= What is being asked =
A complete and exact copy of the entries below is the expected result.

Data for processing Start Marker

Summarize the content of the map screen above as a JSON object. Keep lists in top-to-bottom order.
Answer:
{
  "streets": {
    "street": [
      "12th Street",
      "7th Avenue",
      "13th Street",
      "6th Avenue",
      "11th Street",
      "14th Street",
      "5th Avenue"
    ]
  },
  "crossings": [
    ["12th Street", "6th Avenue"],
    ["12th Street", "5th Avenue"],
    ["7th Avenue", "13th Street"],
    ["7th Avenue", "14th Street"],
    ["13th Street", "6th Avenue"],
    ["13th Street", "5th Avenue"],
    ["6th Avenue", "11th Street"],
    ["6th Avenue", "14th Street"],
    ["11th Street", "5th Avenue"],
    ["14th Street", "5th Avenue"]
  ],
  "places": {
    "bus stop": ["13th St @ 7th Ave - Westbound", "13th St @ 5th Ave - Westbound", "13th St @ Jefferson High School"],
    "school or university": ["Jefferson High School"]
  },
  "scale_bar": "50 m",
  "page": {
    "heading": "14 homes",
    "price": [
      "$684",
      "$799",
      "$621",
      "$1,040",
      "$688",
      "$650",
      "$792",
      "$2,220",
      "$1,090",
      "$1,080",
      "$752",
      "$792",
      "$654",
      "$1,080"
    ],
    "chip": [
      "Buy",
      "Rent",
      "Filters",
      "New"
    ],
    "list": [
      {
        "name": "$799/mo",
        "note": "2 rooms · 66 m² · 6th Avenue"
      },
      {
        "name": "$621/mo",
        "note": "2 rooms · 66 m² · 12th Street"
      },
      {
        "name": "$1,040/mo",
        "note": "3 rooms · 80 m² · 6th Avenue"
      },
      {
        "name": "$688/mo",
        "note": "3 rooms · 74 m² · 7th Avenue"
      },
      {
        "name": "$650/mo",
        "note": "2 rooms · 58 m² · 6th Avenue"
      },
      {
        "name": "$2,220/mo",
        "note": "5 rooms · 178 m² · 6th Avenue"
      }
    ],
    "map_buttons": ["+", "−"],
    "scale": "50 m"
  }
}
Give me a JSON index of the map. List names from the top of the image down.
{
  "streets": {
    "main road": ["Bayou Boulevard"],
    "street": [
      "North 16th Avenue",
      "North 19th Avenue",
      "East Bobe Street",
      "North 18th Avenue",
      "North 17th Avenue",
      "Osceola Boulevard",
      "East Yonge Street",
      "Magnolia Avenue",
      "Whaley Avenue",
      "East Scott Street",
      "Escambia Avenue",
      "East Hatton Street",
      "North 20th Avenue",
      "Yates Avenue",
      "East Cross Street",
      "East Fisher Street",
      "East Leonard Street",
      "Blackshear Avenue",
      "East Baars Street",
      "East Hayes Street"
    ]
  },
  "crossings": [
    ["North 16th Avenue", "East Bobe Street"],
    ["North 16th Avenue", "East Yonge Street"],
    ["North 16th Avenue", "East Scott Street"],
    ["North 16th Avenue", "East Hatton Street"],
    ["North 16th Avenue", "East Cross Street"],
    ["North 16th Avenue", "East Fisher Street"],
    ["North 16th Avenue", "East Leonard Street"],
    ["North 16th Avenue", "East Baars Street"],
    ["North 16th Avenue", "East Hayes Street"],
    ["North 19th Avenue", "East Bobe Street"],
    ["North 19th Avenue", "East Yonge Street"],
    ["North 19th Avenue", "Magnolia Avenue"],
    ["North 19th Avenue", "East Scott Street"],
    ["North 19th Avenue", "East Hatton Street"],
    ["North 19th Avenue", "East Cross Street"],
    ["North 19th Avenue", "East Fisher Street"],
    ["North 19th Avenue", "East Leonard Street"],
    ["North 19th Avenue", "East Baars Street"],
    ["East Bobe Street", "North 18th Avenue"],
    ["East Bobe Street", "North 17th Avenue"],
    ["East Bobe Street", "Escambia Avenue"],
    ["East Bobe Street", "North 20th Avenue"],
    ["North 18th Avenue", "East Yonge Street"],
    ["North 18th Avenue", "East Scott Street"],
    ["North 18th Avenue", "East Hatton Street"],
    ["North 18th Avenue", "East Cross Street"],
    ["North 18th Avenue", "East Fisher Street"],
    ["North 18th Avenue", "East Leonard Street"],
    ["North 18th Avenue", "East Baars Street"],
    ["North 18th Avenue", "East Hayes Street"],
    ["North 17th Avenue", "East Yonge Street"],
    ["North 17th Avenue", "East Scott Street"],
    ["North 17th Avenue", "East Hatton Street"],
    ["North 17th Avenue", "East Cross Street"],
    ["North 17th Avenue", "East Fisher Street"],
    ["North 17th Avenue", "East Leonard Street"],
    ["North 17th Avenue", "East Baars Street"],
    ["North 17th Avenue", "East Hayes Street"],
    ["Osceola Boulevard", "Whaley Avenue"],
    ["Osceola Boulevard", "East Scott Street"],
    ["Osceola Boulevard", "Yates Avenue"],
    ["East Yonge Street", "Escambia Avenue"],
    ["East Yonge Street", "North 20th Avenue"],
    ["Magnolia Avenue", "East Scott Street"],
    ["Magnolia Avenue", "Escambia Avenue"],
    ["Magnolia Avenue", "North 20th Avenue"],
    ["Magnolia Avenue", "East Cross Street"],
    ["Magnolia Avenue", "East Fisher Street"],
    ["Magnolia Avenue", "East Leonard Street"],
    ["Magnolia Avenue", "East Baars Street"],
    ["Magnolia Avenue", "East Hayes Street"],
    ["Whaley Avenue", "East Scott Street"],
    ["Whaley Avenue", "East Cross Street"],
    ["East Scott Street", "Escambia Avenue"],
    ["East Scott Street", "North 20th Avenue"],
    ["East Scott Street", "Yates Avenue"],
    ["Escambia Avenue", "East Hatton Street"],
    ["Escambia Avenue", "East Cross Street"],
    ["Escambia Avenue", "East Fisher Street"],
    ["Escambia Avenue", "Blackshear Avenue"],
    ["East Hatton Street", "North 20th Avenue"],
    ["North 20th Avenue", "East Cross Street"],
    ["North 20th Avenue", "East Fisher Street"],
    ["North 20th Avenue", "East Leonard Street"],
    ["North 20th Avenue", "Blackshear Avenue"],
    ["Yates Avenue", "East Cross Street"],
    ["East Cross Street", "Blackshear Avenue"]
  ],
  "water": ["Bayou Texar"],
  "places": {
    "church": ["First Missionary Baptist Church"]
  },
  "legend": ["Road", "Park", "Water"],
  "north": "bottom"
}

Data for processing End Marker

= Answer to this exercise =
Summarize the content of the map screen above as a JSON object. Keep lists in top-to-bottom order.
Answer:
{
  "streets": {
    "street": [
      "12th Street",
      "7th Avenue",
      "13th Street",
      "6th Avenue",
      "11th Street",
      "14th Street",
      "5th Avenue"
    ]
  },
  "crossings": [
    ["12th Street", "6th Avenue"],
    ["12th Street", "5th Avenue"],
    ["7th Avenue", "13th Street"],
    ["7th Avenue", "14th Street"],
    ["13th Street", "6th Avenue"],
    ["13th Street", "5th Avenue"],
    ["6th Avenue", "11th Street"],
    ["6th Avenue", "14th Street"],
    ["11th Street", "5th Avenue"],
    ["14th Street", "5th Avenue"]
  ],
  "places": {
    "bus stop": ["13th St @ 7th Ave - Westbound", "13th St @ 5th Ave - Westbound", "13th St @ Jefferson High School"],
    "school or university": ["Jefferson High School"]
  },
  "scale_bar": "50 m",
  "page": {
    "heading": "14 homes",
    "price": [
      "$684",
      "$799",
      "$621",
      "$1,040",
      "$688",
      "$650",
      "$792",
      "$2,220",
      "$1,090",
      "$1,080",
      "$752",
      "$792",
      "$654",
      "$1,080"
    ],
    "chip": [
      "Buy",
      "Rent",
      "Filters",
      "New"
    ],
    "list": [
      {
        "name": "$799/mo",
        "note": "2 rooms · 66 m² · 6th Avenue"
      },
      {
        "name": "$621/mo",
        "note": "2 rooms · 66 m² · 12th Street"
      },
      {
        "name": "$1,040/mo",
        "note": "3 rooms · 80 m² · 6th Avenue"
      },
      {
        "name": "$688/mo",
        "note": "3 rooms · 74 m² · 7th Avenue"
      },
      {
        "name": "$650/mo",
        "note": "2 rooms · 58 m² · 6th Avenue"
      },
      {
        "name": "$2,220/mo",
        "note": "5 rooms · 178 m² · 6th Avenue"
      }
    ],
    "map_buttons": ["+", "−"],
    "scale": "50 m"
  }
}
Give me a JSON index of the map. List names from the top of the image down.
{
  "streets": {
    "main road": ["Bayou Boulevard"],
    "street": [
      "North 16th Avenue",
      "North 19th Avenue",
      "East Bobe Street",
      "North 18th Avenue",
      "North 17th Avenue",
      "Osceola Boulevard",
      "East Yonge Street",
      "Magnolia Avenue",
      "Whaley Avenue",
      "East Scott Street",
      "Escambia Avenue",
      "East Hatton Street",
      "North 20th Avenue",
      "Yates Avenue",
      "East Cross Street",
      "East Fisher Street",
      "East Leonard Street",
      "Blackshear Avenue",
      "East Baars Street",
      "East Hayes Street"
    ]
  },
  "crossings": [
    ["North 16th Avenue", "East Bobe Street"],
    ["North 16th Avenue", "East Yonge Street"],
    ["North 16th Avenue", "East Scott Street"],
    ["North 16th Avenue", "East Hatton Street"],
    ["North 16th Avenue", "East Cross Street"],
    ["North 16th Avenue", "East Fisher Street"],
    ["North 16th Avenue", "East Leonard Street"],
    ["North 16th Avenue", "East Baars Street"],
    ["North 16th Avenue", "East Hayes Street"],
    ["North 19th Avenue", "East Bobe Street"],
    ["North 19th Avenue", "East Yonge Street"],
    ["North 19th Avenue", "Magnolia Avenue"],
    ["North 19th Avenue", "East Scott Street"],
    ["North 19th Avenue", "East Hatton Street"],
    ["North 19th Avenue", "East Cross Street"],
    ["North 19th Avenue", "East Fisher Street"],
    ["North 19th Avenue", "East Leonard Street"],
    ["North 19th Avenue", "East Baars Street"],
    ["East Bobe Street", "North 18th Avenue"],
    ["East Bobe Street", "North 17th Avenue"],
    ["East Bobe Street", "Escambia Avenue"],
    ["East Bobe Street", "North 20th Avenue"],
    ["North 18th Avenue", "East Yonge Street"],
    ["North 18th Avenue", "East Scott Street"],
    ["North 18th Avenue", "East Hatton Street"],
    ["North 18th Avenue", "East Cross Street"],
    ["North 18th Avenue", "East Fisher Street"],
    ["North 18th Avenue", "East Leonard Street"],
    ["North 18th Avenue", "East Baars Street"],
    ["North 18th Avenue", "East Hayes Street"],
    ["North 17th Avenue", "East Yonge Street"],
    ["North 17th Avenue", "East Scott Street"],
    ["North 17th Avenue", "East Hatton Street"],
    ["North 17th Avenue", "East Cross Street"],
    ["North 17th Avenue", "East Fisher Street"],
    ["North 17th Avenue", "East Leonard Street"],
    ["North 17th Avenue", "East Baars Street"],
    ["North 17th Avenue", "East Hayes Street"],
    ["Osceola Boulevard", "Whaley Avenue"],
    ["Osceola Boulevard", "East Scott Street"],
    ["Osceola Boulevard", "Yates Avenue"],
    ["East Yonge Street", "Escambia Avenue"],
    ["East Yonge Street", "North 20th Avenue"],
    ["Magnolia Avenue", "East Scott Street"],
    ["Magnolia Avenue", "Escambia Avenue"],
    ["Magnolia Avenue", "North 20th Avenue"],
    ["Magnolia Avenue", "East Cross Street"],
    ["Magnolia Avenue", "East Fisher Street"],
    ["Magnolia Avenue", "East Leonard Street"],
    ["Magnolia Avenue", "East Baars Street"],
    ["Magnolia Avenue", "East Hayes Street"],
    ["Whaley Avenue", "East Scott Street"],
    ["Whaley Avenue", "East Cross Street"],
    ["East Scott Street", "Escambia Avenue"],
    ["East Scott Street", "North 20th Avenue"],
    ["East Scott Street", "Yates Avenue"],
    ["Escambia Avenue", "East Hatton Street"],
    ["Escambia Avenue", "East Cross Street"],
    ["Escambia Avenue", "East Fisher Street"],
    ["Escambia Avenue", "Blackshear Avenue"],
    ["East Hatton Street", "North 20th Avenue"],
    ["North 20th Avenue", "East Cross Street"],
    ["North 20th Avenue", "East Fisher Street"],
    ["North 20th Avenue", "East Leonard Street"],
    ["North 20th Avenue", "Blackshear Avenue"],
    ["Yates Avenue", "East Cross Street"],
    ["East Cross Street", "Blackshear Avenue"]
  ],
  "water": ["Bayou Texar"],
  "places": {
    "church": ["First Missionary Baptist Church"]
  },
  "legend": ["Road", "Park", "Water"],
  "north": "bottom"
}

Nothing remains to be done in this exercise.